REQUIREMENT:
Please repeat the rows from the very beginning through the line containing "PANEL CREW NECK T-SHIRT (UNISEX)", switching "Screen" to "Sun" and leaving everything else unchanged.

Records from a dataset:
■ ■ ■ ■ ■ ■ ■
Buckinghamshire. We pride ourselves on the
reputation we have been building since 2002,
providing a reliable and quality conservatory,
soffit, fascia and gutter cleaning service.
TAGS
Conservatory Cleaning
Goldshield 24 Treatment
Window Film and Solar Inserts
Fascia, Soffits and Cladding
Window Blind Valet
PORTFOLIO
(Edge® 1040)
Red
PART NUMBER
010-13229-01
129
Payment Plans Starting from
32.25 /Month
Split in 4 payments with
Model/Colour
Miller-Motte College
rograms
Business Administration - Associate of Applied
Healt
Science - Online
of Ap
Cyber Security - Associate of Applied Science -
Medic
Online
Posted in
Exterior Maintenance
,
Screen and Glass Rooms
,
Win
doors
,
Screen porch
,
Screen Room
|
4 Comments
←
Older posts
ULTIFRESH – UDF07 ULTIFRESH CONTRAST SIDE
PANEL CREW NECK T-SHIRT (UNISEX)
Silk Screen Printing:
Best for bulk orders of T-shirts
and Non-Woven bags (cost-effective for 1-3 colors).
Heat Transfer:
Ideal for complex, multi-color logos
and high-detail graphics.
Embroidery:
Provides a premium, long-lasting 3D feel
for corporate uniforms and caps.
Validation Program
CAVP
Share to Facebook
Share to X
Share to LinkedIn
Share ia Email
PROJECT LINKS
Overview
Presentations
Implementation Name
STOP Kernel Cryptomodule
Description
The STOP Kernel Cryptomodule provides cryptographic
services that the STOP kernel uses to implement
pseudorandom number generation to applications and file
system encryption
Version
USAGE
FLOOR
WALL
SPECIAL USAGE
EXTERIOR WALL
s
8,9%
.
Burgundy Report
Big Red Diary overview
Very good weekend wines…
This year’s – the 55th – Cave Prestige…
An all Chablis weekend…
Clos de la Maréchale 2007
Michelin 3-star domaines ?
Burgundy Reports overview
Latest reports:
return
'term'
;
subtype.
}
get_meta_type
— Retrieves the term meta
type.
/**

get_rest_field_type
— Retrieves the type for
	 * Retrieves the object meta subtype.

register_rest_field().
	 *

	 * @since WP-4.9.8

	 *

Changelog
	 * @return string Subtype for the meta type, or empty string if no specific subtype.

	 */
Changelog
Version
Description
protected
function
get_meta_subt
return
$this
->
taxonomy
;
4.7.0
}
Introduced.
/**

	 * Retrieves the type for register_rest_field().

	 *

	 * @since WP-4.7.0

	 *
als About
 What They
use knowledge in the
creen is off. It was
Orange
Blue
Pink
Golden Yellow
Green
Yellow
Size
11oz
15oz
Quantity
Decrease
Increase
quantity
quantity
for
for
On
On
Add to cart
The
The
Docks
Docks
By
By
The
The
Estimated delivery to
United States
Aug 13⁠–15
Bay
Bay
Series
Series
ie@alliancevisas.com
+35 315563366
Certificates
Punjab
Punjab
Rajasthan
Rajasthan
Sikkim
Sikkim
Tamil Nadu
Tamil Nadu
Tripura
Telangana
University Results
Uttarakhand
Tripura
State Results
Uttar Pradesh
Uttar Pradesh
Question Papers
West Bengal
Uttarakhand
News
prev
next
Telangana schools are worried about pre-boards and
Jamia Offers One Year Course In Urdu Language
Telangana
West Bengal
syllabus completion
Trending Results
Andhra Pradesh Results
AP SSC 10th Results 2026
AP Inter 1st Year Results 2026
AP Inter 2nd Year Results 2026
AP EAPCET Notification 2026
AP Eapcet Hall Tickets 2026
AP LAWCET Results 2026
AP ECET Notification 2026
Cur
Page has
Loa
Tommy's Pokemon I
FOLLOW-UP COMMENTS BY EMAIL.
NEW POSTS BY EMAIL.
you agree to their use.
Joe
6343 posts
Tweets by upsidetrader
■ ■ ■ ■ ■ ■ ■
RESPONSE FOR THIS EXERCISE:
Buckinghamshire. We pride ourselves on the
reputation we have been building since 2002,
providing a reliable and quality conservatory,
soffit, fascia and gutter cleaning service.
TAGS
Conservatory Cleaning
Goldshield 24 Treatment
Window Film and Solar Inserts
Fascia, Soffits and Cladding
Window Blind Valet
PORTFOLIO
(Edge® 1040)
Red
PART NUMBER
010-13229-01
129
Payment Plans Starting from
32.25 /Month
Split in 4 payments with
Model/Colour
Miller-Motte College
rograms
Business Administration - Associate of Applied
Healt
Science - Online
of Ap
Cyber Security - Associate of Applied Science -
Medic
Online
Posted in
Exterior Maintenance
,
Sun and Glass Rooms
,
Win
doors
,
Sun porch
,
Sun Room
|
4 Comments
←
Older posts
ULTIFRESH – UDF07 ULTIFRESH CONTRAST SIDE
PANEL CREW NECK T-SHIRT (UNISEX)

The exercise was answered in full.